[[ Quoted passage, beginning ]]

Mumsnet has not checked the qualifications of anyone posting here. If you need help urgently or expert advice, please see our domestic violence webguide and/or relationships webguide. Many Mumsnetters experiencing domestic abuse have found this thread helpful: Listen up, everybody

Found number on husbands phone

79 replies

NA200712 · 25/12/2015 21:49

So it's Christmas Day and me and the husband have ended it with an argument. We have a great relationship most of the time with a few arguments here and there like most people. He's an amazing dad and is very affectionate and I know I can count on him. I can't imagine my life without him.

I don't know why I did it but I looked at his contacts on his phone, he doesn't have many, but a woman's name caught my eye. I know he went to high school with her. I've asked him about it and he's said he has no idea how the number got in his phone and that he hasn't spoken to her in years. To me this is absolute bullshit, how does a number just appear in your phone, it doesn't. So at this point I'm wondering why is he lying to me. It's just a number, it's not like I've found messages or anything to her. I just asked why her number was in his phone. So now I'm very paranoid. Do I believe him? He's very stubborn so if he is lying he isn't going to give up the truth he won't want to be caught out looking a twat for lying.

He's gone mad for me looking at his phone which I can't blame him for but if he was to look at mine I don't think I'd care, I've nothing to hide. He's turned it all round on me saying I don't trust him etc so now I look the bad one. Am I in the wrong?

OP posts:
Enjolrass · 27/12/2015 09:49

My phone has loads of contacts o didn't put there.

If dh asked me why I would guess Facebook, if that not it I would keep guessing.

When I get a new phone I copy all contacts over. In fact my phones does it itself because it's connected to my email. I don't personally transfer each one. Those days are long gone.

Fwiw if dh snooped through my phone I would be angry. I haven't cheated or flirted over text.

It's my phone. I am allowed some privacy.

If he questioned why some numbers are in my phone, I can only guess. Still doesn't prove anything.

OP you are right to let this go and work on your own issues. Pp is right, if a woman typed that her dh was behaving like you are, it would be called controlling.

If you trust him and have a good marriage you need to sort out why you feel the way you do, over a contact in his phone.

BrandNewAndImproved · 27/12/2015 10:00

Facebook syncs and so does outlook. I have loads of old MSN contacts that my phone won't let me delete in my phonebook as well. If my dp (which I don't have) did what you did I'd be thinking about leaving you.

SinisterBumFacedCat · 27/12/2015 11:13

brand there is an app called "spring cleaning" that deletes those contacts for good, worked on my iPhone.

AnchorDownDeepBreath · 27/12/2015 11:21

It's likely that it's from an email, or Twitter, or possibly Facebook if she's changed her name. You don't really have an admission that he put it in his phone, he just doesn't know how it got there so said he "must have" copied it across.

I'm guessing that if you looked through his contacts, you had time to check his messages and calls first? On a Samsung, any texts or calls to her would show in the log. Mine goes back four months and I use my phone a lot!

I think letting it go is the right decision.

[[ Quoted passage, end ]]
[[ Stored data, beginning ]]

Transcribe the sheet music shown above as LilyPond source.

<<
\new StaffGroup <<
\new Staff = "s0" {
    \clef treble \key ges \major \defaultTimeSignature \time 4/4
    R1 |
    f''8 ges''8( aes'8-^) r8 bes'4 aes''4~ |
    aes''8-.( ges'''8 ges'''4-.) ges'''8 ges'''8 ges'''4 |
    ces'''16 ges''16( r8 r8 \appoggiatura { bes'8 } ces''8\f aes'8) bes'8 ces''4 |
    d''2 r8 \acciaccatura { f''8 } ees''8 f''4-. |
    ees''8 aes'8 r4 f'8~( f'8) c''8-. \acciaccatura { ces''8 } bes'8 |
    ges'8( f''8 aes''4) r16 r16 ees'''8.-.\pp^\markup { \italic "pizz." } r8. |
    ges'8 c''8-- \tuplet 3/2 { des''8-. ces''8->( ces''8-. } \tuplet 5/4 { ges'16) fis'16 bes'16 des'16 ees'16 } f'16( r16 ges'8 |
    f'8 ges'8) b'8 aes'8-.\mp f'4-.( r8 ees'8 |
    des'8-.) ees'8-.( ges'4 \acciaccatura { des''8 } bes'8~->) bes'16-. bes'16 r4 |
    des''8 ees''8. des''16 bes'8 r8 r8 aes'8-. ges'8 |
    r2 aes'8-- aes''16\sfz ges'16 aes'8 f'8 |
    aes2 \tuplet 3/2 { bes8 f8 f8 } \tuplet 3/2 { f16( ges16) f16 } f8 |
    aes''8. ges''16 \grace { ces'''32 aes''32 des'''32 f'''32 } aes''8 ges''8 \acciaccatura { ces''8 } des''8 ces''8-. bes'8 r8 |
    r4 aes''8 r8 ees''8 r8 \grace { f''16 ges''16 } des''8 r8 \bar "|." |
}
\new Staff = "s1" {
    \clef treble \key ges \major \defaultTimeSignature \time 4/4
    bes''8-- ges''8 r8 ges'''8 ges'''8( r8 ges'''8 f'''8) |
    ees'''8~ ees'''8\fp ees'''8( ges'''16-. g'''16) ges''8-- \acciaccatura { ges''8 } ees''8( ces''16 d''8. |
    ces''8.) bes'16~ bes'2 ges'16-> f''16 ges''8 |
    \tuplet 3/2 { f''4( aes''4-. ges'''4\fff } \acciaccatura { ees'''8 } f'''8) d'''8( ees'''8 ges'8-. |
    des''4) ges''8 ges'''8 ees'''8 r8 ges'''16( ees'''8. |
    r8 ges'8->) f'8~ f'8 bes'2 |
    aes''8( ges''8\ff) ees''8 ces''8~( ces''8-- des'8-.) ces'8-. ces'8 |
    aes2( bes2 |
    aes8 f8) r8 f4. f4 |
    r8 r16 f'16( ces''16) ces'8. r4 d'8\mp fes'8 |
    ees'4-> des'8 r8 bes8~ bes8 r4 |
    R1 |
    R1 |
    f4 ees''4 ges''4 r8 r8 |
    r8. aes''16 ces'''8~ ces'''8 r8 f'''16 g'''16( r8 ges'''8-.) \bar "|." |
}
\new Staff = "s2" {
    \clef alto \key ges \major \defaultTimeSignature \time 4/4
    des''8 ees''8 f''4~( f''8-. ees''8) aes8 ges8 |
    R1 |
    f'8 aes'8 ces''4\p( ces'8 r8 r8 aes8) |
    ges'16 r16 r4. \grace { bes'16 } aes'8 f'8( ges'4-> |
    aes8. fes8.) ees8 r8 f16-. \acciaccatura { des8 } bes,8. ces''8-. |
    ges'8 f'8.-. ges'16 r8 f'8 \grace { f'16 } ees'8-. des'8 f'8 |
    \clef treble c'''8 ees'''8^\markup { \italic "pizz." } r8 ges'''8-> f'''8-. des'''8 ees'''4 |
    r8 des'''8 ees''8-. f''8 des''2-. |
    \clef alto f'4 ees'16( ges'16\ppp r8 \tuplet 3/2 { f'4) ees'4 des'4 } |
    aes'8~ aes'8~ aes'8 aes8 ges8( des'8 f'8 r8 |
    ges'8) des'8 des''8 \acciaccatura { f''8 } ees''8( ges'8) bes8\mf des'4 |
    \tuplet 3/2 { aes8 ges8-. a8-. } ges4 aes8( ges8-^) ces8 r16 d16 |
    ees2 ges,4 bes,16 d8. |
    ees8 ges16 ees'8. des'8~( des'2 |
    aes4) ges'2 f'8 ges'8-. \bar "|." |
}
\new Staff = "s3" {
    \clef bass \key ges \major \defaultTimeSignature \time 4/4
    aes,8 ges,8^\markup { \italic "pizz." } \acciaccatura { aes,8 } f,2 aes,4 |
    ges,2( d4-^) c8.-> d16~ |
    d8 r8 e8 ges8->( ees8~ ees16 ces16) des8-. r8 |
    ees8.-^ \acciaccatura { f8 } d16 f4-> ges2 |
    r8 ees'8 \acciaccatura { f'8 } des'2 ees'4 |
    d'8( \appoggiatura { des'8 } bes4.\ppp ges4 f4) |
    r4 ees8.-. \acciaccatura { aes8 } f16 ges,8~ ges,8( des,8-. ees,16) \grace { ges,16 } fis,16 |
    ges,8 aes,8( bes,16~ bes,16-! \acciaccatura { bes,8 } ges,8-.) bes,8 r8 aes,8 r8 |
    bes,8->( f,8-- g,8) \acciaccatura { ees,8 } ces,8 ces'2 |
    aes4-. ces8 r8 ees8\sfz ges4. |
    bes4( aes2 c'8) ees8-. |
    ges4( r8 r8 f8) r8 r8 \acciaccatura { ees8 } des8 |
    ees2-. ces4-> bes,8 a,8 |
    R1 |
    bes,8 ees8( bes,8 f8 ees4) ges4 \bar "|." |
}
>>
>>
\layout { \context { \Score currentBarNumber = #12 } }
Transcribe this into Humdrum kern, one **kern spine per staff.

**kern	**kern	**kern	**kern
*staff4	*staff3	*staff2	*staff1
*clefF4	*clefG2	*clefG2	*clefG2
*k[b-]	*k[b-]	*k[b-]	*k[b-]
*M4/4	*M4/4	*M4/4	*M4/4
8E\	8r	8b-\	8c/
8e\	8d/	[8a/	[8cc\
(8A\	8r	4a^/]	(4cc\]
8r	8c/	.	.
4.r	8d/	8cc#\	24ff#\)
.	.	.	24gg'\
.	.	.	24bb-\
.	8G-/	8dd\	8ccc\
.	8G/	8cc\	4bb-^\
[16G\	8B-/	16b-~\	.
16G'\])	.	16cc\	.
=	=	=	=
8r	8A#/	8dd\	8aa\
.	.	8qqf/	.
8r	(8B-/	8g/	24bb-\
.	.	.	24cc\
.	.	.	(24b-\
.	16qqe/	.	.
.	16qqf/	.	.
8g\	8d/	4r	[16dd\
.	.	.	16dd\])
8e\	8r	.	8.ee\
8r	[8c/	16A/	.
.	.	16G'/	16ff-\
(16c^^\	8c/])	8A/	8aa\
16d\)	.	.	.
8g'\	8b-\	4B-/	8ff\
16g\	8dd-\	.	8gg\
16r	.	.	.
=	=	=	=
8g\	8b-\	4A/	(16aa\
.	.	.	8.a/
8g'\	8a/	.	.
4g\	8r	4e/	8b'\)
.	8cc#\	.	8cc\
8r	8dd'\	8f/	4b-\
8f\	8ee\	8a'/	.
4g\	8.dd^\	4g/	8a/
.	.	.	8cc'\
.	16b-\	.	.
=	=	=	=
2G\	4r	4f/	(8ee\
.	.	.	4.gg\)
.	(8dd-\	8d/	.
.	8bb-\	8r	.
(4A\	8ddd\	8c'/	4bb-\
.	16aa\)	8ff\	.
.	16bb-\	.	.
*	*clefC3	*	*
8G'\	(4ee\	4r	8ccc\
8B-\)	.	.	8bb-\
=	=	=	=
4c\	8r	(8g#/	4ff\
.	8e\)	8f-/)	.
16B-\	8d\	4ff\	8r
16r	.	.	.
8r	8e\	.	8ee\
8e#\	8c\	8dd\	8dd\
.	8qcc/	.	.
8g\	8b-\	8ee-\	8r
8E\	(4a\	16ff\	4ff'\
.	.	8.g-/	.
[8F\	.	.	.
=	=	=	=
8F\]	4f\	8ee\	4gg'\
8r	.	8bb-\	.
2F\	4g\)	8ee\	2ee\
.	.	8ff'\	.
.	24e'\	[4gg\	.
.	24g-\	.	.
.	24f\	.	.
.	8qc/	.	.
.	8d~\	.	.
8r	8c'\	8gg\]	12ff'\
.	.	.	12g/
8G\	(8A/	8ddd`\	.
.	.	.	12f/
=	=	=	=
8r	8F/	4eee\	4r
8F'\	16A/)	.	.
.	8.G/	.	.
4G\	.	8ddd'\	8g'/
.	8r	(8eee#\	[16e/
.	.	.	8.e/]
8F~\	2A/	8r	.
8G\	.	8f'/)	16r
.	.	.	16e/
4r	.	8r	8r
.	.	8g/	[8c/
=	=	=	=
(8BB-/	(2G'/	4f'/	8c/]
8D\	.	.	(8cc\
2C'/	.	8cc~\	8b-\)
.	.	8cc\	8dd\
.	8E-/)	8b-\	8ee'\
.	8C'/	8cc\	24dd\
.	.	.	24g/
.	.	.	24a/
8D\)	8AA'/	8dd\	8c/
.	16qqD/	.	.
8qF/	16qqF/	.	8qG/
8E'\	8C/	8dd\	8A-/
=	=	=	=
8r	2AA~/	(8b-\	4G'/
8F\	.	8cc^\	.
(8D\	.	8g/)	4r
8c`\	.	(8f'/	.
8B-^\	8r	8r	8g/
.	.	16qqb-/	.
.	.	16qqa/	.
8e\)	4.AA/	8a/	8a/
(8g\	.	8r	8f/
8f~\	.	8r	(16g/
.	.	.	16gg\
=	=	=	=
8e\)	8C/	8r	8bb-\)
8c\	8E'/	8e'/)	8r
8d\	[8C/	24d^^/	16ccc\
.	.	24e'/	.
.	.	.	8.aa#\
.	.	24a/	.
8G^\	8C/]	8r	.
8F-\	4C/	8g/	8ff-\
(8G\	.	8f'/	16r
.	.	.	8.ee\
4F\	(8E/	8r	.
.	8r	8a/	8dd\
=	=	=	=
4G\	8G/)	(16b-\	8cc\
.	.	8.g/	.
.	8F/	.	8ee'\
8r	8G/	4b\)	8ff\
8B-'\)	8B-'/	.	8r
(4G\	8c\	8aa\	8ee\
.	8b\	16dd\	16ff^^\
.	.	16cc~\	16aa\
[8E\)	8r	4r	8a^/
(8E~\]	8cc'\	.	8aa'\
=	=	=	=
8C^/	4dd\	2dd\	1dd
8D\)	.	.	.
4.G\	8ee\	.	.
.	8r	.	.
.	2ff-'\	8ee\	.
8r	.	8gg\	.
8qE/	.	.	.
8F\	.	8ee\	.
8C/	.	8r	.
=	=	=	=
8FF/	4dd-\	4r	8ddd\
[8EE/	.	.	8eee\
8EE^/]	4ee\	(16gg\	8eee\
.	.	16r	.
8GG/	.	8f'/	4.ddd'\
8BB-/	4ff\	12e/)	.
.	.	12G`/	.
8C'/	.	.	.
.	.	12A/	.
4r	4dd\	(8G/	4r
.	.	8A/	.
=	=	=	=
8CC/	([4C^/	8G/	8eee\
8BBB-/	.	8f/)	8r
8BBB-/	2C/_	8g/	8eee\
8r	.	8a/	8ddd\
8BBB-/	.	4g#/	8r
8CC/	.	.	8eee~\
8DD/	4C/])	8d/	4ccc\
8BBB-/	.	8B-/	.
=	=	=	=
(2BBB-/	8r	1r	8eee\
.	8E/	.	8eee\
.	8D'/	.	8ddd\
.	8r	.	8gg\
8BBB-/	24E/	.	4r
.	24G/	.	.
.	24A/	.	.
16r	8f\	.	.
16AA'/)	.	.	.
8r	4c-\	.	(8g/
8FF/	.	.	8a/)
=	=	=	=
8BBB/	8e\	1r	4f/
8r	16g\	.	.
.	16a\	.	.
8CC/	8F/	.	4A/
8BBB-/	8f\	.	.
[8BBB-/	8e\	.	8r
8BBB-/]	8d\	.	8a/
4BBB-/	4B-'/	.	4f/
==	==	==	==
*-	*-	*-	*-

[[ Stored data, end ]]

» Tasks for this exercise
1. In the forum thread, what app does SinisterBumFacedCat suggest for permanently deleting old contacts?
2. List the usernames of everyone in the forum thread who posted a reply after the opening post.
3. Return, word for word, the part of the forum thread that begins at the words "BrandNewAndImproved · 27/12/2015" and stops after the words "on my iPhone.".

» Answers to the exercises
1. An app called "spring cleaning."

2. Enjolrass, BrandNewAndImproved, SinisterBumFacedCat, AnchorDownDeepBreath

3.
BrandNewAndImproved · 27/12/2015 10:00

Facebook syncs and so does outlook. I have loads of old MSN contacts that my phone won't let me delete in my phonebook as well. If my dp (which I don't have) did what you did I'd be thinking about leaving you.

SinisterBumFacedCat · 27/12/2015 11:13

brand there is an app called "spring cleaning" that deletes those contacts for good, worked on my iPhone.